4 minute read
You expect the unexpected in this Ashes, but we didn’t see the prospect of Jamie Smith getting bounced out by Marnus Labuschagne mentioned in any of the previews. This was obviously gloriously awful cricket all round, but which was the worst (and therefore also, in some weird sense, the best) aspect of this immediately legendary moment?
1. It was unnecessary
You don’t need us to tell you that there’s no need – absolutely zero need whatsoever – to get out to Marnus Labuschagne at even the best of times. Such an outcome is even more easily avoidable when he’s bowling medium-pace. And if he’s deliberately bowling bouncers? Well, you really have to go out of your way to secure your own downfall in that scenario. We’ll return to that last point in a moment.
It’s also worth mentioning that Joe Root was at the other end. In the previous Test, Root played like Root and made a 15-ball duck, so it made total sense for England’s other batters to instead copy Harry Brook, the highest scorer in either team’s first innings with 41 off 34 balls.
Conversely, in Sydney, Root was playing like Root and he was still at the crease with 129 to his name, so being calm and measured was proving a pretty good approach. Even if Jamie Smith wasn’t going to ape Root’s method, he could at least have tried to hang around and let him continue being brilliant. That really isn’t such an impossible goal when all you have to survive is a bunch of half-trackers from Marnus.
2. It was ugly

All the footage we’ve seen of this wicket has been unusual blurry.
We presume this is not an accident.
3. The delivery was entirely predictable

A peculiar corollary to being incredibly well grooved against 85mph deliveries targeting off stump is that Test batters are actually quite unfamiliar with facing outright cack. This can, at times, become a weakness.
Presented with a looping 65mph long hop, it can sometimes take a top flight batter a moment to track down and activate the relevant neural pathway. As the ball makes its leisurely way towards them, they sometimes find there are a great many possible shots vying for supremacy and the disagreements between these courses of action may prevent natural movement and result in an embarrassing demise.
Let us be clear: this was not one of those occasions. When he took it upon himself to jump-spoon the ball straight to a fielder, Smith hadn’t been mugged by an unexpectedly awful delivery teleported in from some back yard cricket game. He knew exactly what was coming.

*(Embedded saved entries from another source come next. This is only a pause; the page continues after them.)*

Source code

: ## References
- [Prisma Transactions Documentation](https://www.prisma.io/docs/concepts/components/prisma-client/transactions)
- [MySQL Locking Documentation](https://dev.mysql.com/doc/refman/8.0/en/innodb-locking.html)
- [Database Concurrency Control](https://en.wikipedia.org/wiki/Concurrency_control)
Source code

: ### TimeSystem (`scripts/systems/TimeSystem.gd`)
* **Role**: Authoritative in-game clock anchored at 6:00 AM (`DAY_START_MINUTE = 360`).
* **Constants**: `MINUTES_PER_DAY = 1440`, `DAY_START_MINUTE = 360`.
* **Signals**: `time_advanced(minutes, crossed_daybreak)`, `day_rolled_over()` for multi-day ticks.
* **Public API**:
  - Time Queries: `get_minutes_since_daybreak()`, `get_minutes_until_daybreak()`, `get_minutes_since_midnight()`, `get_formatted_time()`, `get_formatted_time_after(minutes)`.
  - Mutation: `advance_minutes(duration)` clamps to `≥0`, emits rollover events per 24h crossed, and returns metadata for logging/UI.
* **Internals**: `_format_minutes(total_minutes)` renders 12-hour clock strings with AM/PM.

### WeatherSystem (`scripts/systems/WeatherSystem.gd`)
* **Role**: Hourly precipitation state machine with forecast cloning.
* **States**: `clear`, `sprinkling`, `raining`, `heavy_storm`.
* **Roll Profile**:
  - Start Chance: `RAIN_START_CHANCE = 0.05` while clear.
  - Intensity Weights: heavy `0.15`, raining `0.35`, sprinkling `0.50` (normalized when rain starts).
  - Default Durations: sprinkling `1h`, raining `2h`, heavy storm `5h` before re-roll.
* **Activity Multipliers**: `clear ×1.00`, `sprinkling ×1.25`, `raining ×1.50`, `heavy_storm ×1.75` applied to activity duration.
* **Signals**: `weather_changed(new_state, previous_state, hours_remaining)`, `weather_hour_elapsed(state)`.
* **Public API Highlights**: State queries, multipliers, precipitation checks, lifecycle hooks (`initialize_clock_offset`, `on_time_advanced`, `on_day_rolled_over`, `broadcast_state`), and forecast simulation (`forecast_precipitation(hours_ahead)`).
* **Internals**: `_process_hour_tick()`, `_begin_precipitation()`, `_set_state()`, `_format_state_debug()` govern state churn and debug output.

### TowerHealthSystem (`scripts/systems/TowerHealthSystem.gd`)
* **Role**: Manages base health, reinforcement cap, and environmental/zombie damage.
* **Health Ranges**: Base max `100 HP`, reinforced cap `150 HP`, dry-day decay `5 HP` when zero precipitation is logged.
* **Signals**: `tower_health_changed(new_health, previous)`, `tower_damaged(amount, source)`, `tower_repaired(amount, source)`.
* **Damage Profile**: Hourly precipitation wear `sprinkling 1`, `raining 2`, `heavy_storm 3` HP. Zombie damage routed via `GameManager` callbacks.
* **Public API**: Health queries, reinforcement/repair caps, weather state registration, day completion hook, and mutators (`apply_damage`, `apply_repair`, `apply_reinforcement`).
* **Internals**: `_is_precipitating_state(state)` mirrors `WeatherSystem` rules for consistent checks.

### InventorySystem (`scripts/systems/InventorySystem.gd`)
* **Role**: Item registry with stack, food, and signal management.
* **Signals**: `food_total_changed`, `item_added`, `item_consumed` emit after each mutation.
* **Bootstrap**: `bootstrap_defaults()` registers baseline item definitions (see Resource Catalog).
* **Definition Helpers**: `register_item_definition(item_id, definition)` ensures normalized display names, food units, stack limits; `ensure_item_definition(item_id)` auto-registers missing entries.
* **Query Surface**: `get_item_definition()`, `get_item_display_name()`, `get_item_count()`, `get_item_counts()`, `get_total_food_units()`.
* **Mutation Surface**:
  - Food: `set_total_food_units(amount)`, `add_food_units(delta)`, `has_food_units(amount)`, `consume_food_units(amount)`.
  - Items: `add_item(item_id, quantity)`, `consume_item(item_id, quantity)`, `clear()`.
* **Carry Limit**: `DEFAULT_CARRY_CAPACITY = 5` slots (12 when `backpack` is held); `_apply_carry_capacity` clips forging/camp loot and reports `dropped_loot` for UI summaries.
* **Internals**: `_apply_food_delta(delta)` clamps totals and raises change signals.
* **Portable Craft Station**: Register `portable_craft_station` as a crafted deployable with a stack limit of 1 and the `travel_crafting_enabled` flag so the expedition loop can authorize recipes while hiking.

Marnus had just bowled – Lord help us – four short balls in a row. This was the fifth.
4. It took considerable effort to engineer failure

As mentioned earlier, Smith really had to go out of his way to lose his wicket to this one. First of all, on a very basic level, he first had to decide to try to hit the thing.
Marnus’s previous bouncer had been so short it had been called a wide, so we were already in a world where hitting the ball was arguably counterproductive. Having decided to do so, Smith then had to actually manage it. Again, it was a very high bouncer, so this necessitated momentarily becoming airborne. (There is no textbook for how you should play Marnus Labuschagne’s bowling, but if there were, it most definitely would not begin, “First, launch yourself into the air.”)
Having successfully made contact, Smith then contrived to loft the ball into the hands of the only fielder in front of square on the off side.
Job done. Job laboriously and unnecessarily done.
5. Marnus’s vindicated celebrations

There’s a TV programme called Ultra City Smiths – a stop motion doll puppet dark comedy detective noir musical.
About 90 per cent of the characters are called Smith and they live in a squalid, depraved world where people are reduced to selling their trousers and where the riverbed is thick with guns which have been discarded after being used in crimes.

Ultra City is not even half as wretched and unsavoury as what Steve Smith and Jamie Smith gave us.
Marnus shouldn’t have been bowling. Marnus shouldn’t have taken a wicket.
The resultant celebrations must surely therefore be the worst aspect of this wicket – although drawing that conclusion rather makes a mockery of our opening paragraph suggestion that the worst aspect must surely also double as the best.
There is nothing good about Marnus Labuschagne running around looking pleased with himself because his stupid, stupid plan to burgle a wicket with military medium half-trackers has been vindicated. Nothing good at all.